Dataset records START
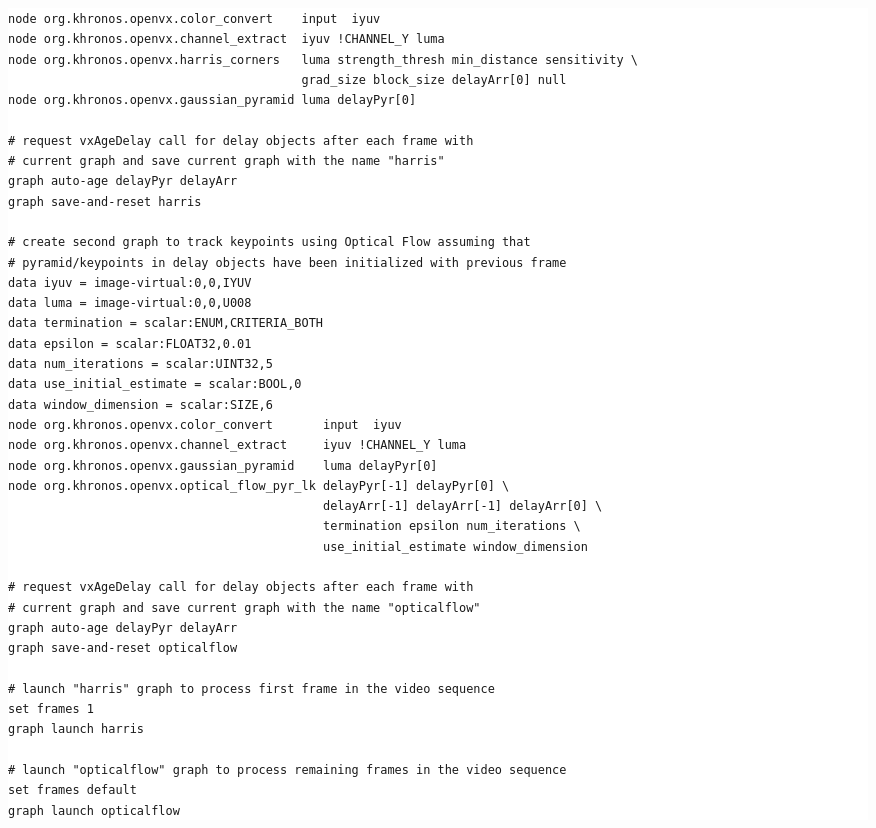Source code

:     node org.khronos.openvx.color_convert    input  iyuv
    node org.khronos.openvx.channel_extract  iyuv !CHANNEL_Y luma
    node org.khronos.openvx.harris_corners   luma strength_thresh min_distance sensitivity \
                                             grad_size block_size delayArr[0] null
    node org.khronos.openvx.gaussian_pyramid luma delayPyr[0]

    # request vxAgeDelay call for delay objects after each frame with
    # current graph and save current graph with the name "harris"
    graph auto-age delayPyr delayArr
    graph save-and-reset harris

    # create second graph to track keypoints using Optical Flow assuming that
    # pyramid/keypoints in delay objects have been initialized with previous frame
    data iyuv = image-virtual:0,0,IYUV
    data luma = image-virtual:0,0,U008
    data termination = scalar:ENUM,CRITERIA_BOTH
    data epsilon = scalar:FLOAT32,0.01
    data num_iterations = scalar:UINT32,5
    data use_initial_estimate = scalar:BOOL,0
    data window_dimension = scalar:SIZE,6
    node org.khronos.openvx.color_convert       input  iyuv
    node org.khronos.openvx.channel_extract     iyuv !CHANNEL_Y luma
    node org.khronos.openvx.gaussian_pyramid    luma delayPyr[0]
    node org.khronos.openvx.optical_flow_pyr_lk delayPyr[-1] delayPyr[0] \
                                                delayArr[-1] delayArr[-1] delayArr[0] \
                                                termination epsilon num_iterations \
                                                use_initial_estimate window_dimension

    # request vxAgeDelay call for delay objects after each frame with
    # current graph and save current graph with the name "opticalflow"
    graph auto-age delayPyr delayArr
    graph save-and-reset opticalflow

    # launch "harris" graph to process first frame in the video sequence
    set frames 1
    graph launch harris

    # launch "opticalflow" graph to process remaining frames in the video sequence
    set frames default
    graph launch opticalflow
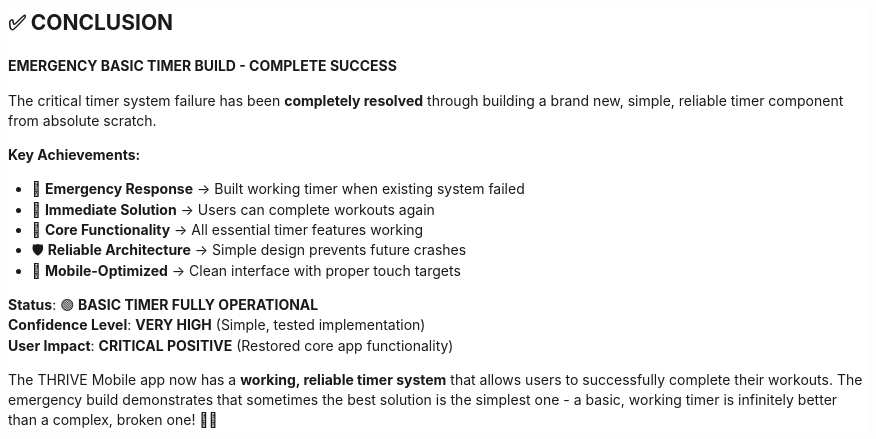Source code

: 
## ✅ CONCLUSION

**EMERGENCY BASIC TIMER BUILD - COMPLETE SUCCESS**

The critical timer system failure has been **completely resolved** through building a brand new, simple, reliable timer component from absolute scratch. 

**Key Achievements:**
- 🚨 **Emergency Response** → Built working timer when existing system failed
- 🚀 **Immediate Solution** → Users can complete workouts again
- 🎯 **Core Functionality** → All essential timer features working
- 🛡️ **Reliable Architecture** → Simple design prevents future crashes
- 📱 **Mobile-Optimized** → Clean interface with proper touch targets

**Status**: 🟢 **BASIC TIMER FULLY OPERATIONAL**  
**Confidence Level**: **VERY HIGH** (Simple, tested implementation)  
**User Impact**: **CRITICAL POSITIVE** (Restored core app functionality)

The THRIVE Mobile app now has a **working, reliable timer system** that allows users to successfully complete their workouts. The emergency build demonstrates that sometimes the best solution is the simplest one - a basic, working timer is infinitely better than a complex, broken one! 🎯🚀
Dataset records END
→ What the task requires
Report every line in the data above in which the word "input" appears.

→ Response below
:     node org.khronos.openvx.color_convert    input  iyuv
    node org.khronos.openvx.color_convert       input  iyuv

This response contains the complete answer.